Method Expert reviews and cognitive interviews generated CIDI screening scale (CIDI-SC) item pools for 30-day DSM-IV-TR major depressive episode (MDE), generalized anxiety disorder (GAD), panic disorder (PD) and bipolar disorder (BPD). These items were administered to 3058 unselected patients in 29 US primary care offices. Blinded SCID clinical reinterviews were administered to 206 of these patients, oversampling screened positives.
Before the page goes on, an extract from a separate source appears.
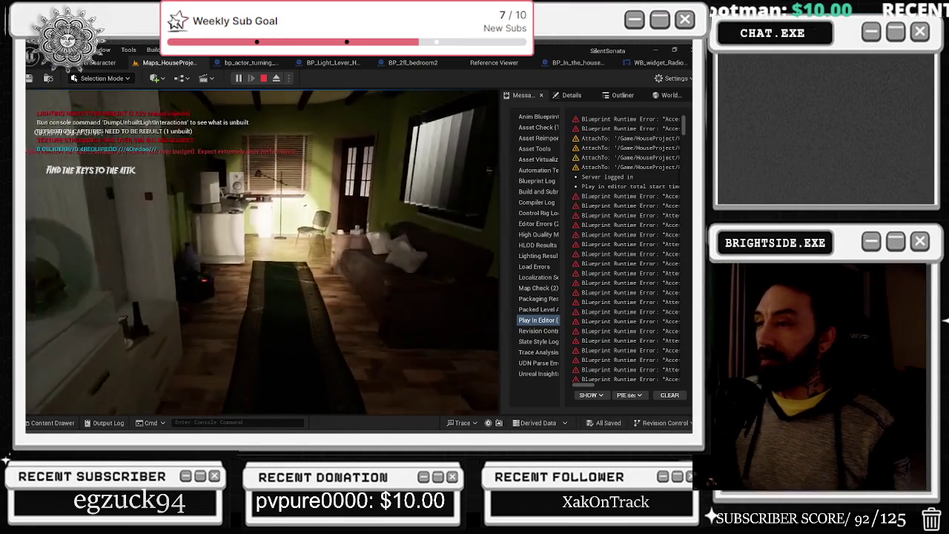
{"action": "key", "text": "w"}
Results Stepwise regression selected optimal screening items to predict clinical diagnoses. Excellent concordance [area under the receiver operating characteristic curve (AUC)] was found between continuous CIDI-SC and DSM-IV/SCID diagnoses of 30-day MDE (0.93), GAD (0.88), PD (0.90) and BPD (0.97), with only 9–38 questions needed to administer all scales. CIDI-SC versus SCID prevalence differences are insignificant at the optimal CIDI-SC diagnostic thresholds (χ2 1 = 0.0–2.9, p = 0.09–0.94). Individual-level diagnostic concordance at these thresholds is substantial (AUC 0.81–0.86, sensitivity 68.0–80.2%, specificity 90.1–98.8%). Likelihood ratio positive (LR+) exceeds 10 and LR− is 0.1 or less at informative thresholds for all diagnoses.
Conclusions CIDI-SC operating characteristics are equivalent (MDE, GAD) or superior (PD, BPD) to those of the best alternative screening scales. CIDI-SC results can be compared directly to general population CIDI survey results or used to target and streamline second-stage CIDIs.